WASHINGTON (AP) — A bipartisan group of lawmakers was unveiling a detailed COVID-19 aid proposal Monday as Congress labored toward a final agreement on a new round of virus relief.
Progress was being reported on other fronts, too, as lawmakers cobbled together a year-end catchall funding package that will be the basis for the last significant legislation of the Trump presidency.
The dozen or so lawmakers sealed agreement on their COVID relief plan over the weekend and decided to offer two bills. One is a $748 billion aid package containing money for struggling businesses, the unemployed, schools, and for vaccine distribution. The other bill proposes a $160 billion aid package for state and local governments and provisions shielding businesses from COVID-related lawsuits, a dynamic favored by Senate Republicans.
The path forward for their proposals — and for COVID-19 aid more generally — remains unclear. Parallel negotiations over virus relief and government funding are proceeding on the leadership level involving House Speaker Nancy Pelosi, D-Calif., and Treasury Secretary Steven Mnuchin. Senate Majority Leader Mitch McConnell, R-Ky., remains central to any agreement. Outstanding issues include a potential second round of direct payments to individuals, a plan for $300 bonus unemployment benefits, state and local aid, and the GOP-sought liability shield against lawsuits.
There’s a hoped-for deadline of midnight Friday to deliver the completed package to President Donald Trump, which is when a partial government shutdown would arrive with the expiration of last week’s temporary funding bill. But there’s no guarantee that the massive year-end measure will be completed in time. If the talks drag, further temporary bills could be needed.
Meanwhile, negotiations on a $1.4 trillion catchall spending bill are “essentially finished,” said a congressional aide participating in the talks. While details are closely held, “the status quo is prevailing.” That means Trump would get another $1.4 billion or so for a final installment to continue construction of his long-sought U.S.-Mexico border wall.
Republicans have succeeded in killing a $12 billion plan to break last year’s budget mini-agreement by using accounting maneuvers to pad veterans health care funding to accommodate big cost increases from expanding access to health care services from private providers.

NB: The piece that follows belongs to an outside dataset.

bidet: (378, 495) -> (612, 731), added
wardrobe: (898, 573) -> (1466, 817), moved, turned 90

Instead, a different set of moves is being employed to provide for equivalent spending increases for other domestic programs.
At issue are two long-delayed pillars of Capitol Hill’s agenda under divided government — COVID-19 relief and the annual appropriations process by which Congress passes day-to-day agency funding bills. Election-year politics and the maddening dysfunction of the Senate have stalled legislation on both topics for months.

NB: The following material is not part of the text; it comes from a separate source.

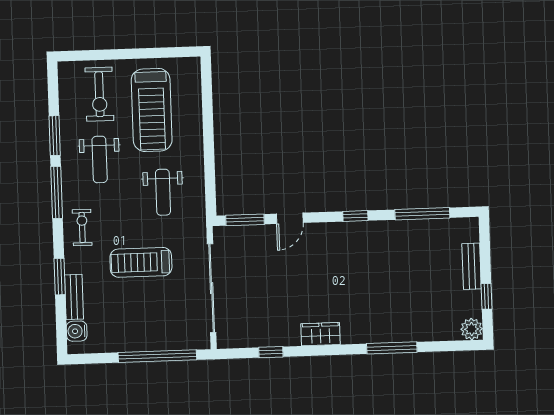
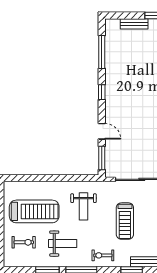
exercise bike: (99, 94) -> (24, 242), width x0.73, depth x0.72
weight bench: (163, 192) -> (84, 206), turned 90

The post-election lame-duck session is the last chance to wrap up the unfinished work this year, a goal of all involved, though they have been slow until now to forge the often-tricky compromises required to pull the measure together.
Pelosi and Mnuchin spoke Sunday afternoon and are likely to be the crucial pair to watch going down the stretch. She has by no means thrown in the towel on her drive to obtain state and local aid, which was part of the almost $2 trillion CARES Act in March.
President-elect Joe Biden wants as much COVID relief as possible but has no direct influence on the negotiations. While he’ll empower Democrats after taking office next year, GOP leaders like McConnell are playing hardball and have forced Pelosi to scale back her demands. And while McConnell supported a $300 per week bonus unemployment benefit this summer, he’s pulled back after the November election.
No. 2 House Democrat Steny Hoyer of Maryland displayed flexibility in an appearance on CNN on Sunday that Republicans interpreted as a harbinger of further Democratic retreat.
“The legislative process is a give and take and the items that I just mentioned are absolutely critical to get done, and although I think state and local assistance is critically important, the others are critically important too,” Hoyer said.
Also in the mix is a deal to curb “surprise medical bills,” the astonishingly high fees charged to patients with health insurance when they are treated by a doctor or hospital outside of their insurer’s provider network. It’s a particular problem for people getting emergency services and for patients undergoing complex surgeries where another specialist might have to be called in.
Although there’s agreement among most lawmakers and the White House that patients should not face thousands of dollars in unexpected bills, legislation has been slow to gel. It’s been blocked by a lobbying war between consumer groups and insurers on one side, and on the other, doctors and investors in medical practices. The potential compromise would ban surprise bills for emergency room visits and scheduled procedures, but McConnell has yet to endorse the agreement.
Associated Press writer Ricardo Alonso-Zaldivar contributed.